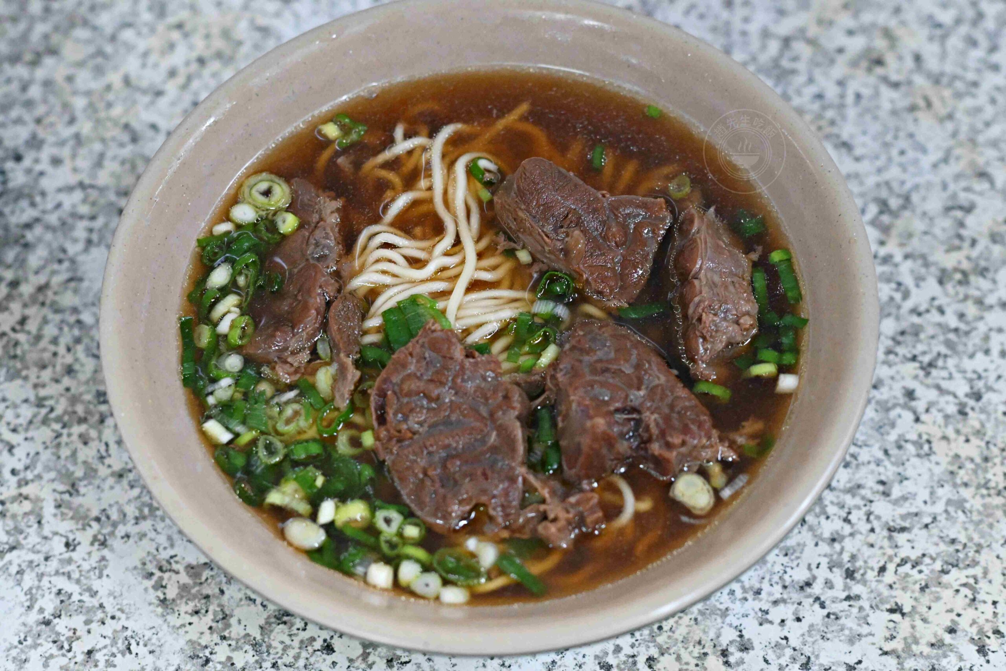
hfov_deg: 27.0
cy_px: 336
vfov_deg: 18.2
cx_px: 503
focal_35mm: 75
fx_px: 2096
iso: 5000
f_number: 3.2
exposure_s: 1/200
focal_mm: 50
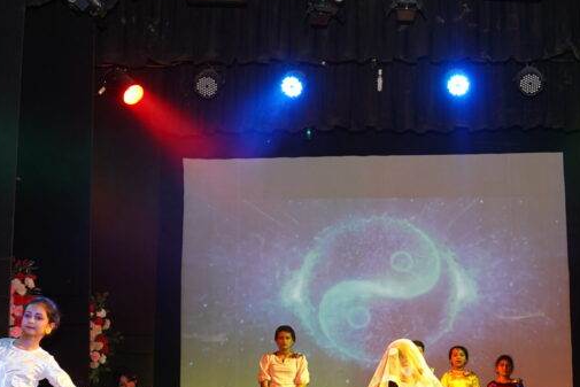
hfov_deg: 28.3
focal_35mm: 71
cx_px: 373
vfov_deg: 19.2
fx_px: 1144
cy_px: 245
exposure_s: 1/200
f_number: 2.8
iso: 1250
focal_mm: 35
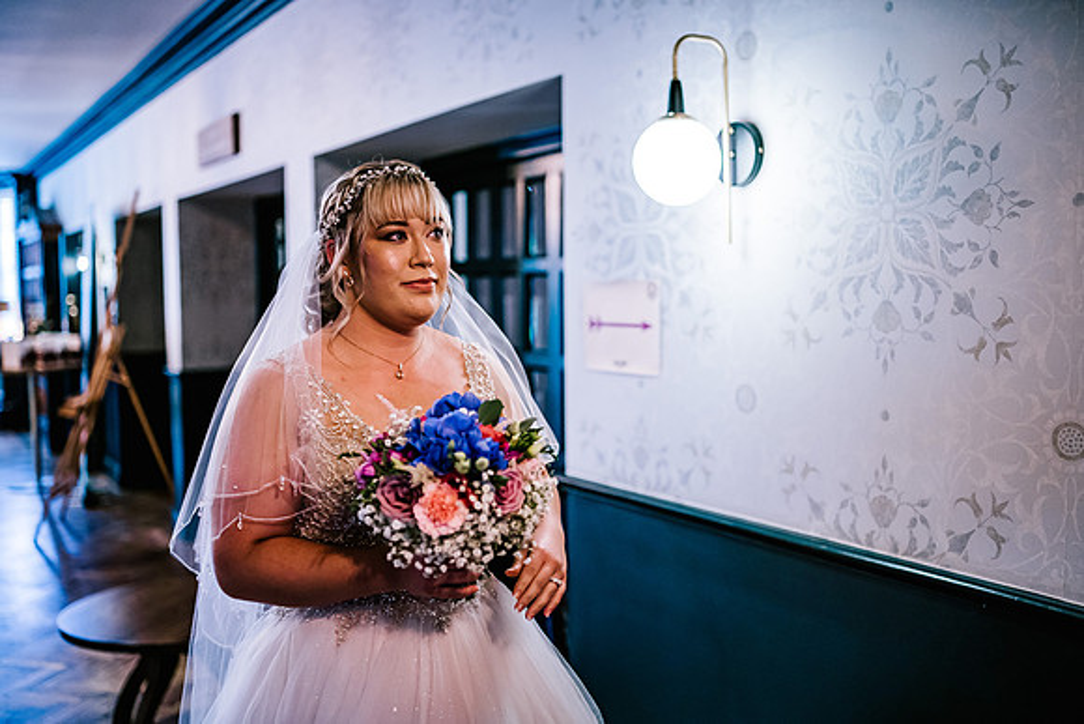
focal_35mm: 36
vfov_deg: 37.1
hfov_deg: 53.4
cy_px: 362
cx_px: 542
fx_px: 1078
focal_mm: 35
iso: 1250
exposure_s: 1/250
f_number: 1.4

════════════════

# [ACTIVITY]
Return all material verbatim, pictures omitted.

# [RESULT FOR THIS TASK]
hfov_deg: 27.0
cy_px: 336
vfov_deg: 18.2
cx_px: 503
focal_35mm: 75
fx_px: 2096
iso: 5000
f_number: 3.2
exposure_s: 1/200
focal_mm: 50
hfov_deg: 28.3
focal_35mm: 71
cx_px: 373
vfov_deg: 19.2
fx_px: 1144
cy_px: 245
exposure_s: 1/200
f_number: 2.8
iso: 1250
focal_mm: 35
focal_35mm: 36
vfov_deg: 37.1
hfov_deg: 53.4
cy_px: 362
cx_px: 542
fx_px: 1078
focal_mm: 35
iso: 1250
exposure_s: 1/250
f_number: 1.4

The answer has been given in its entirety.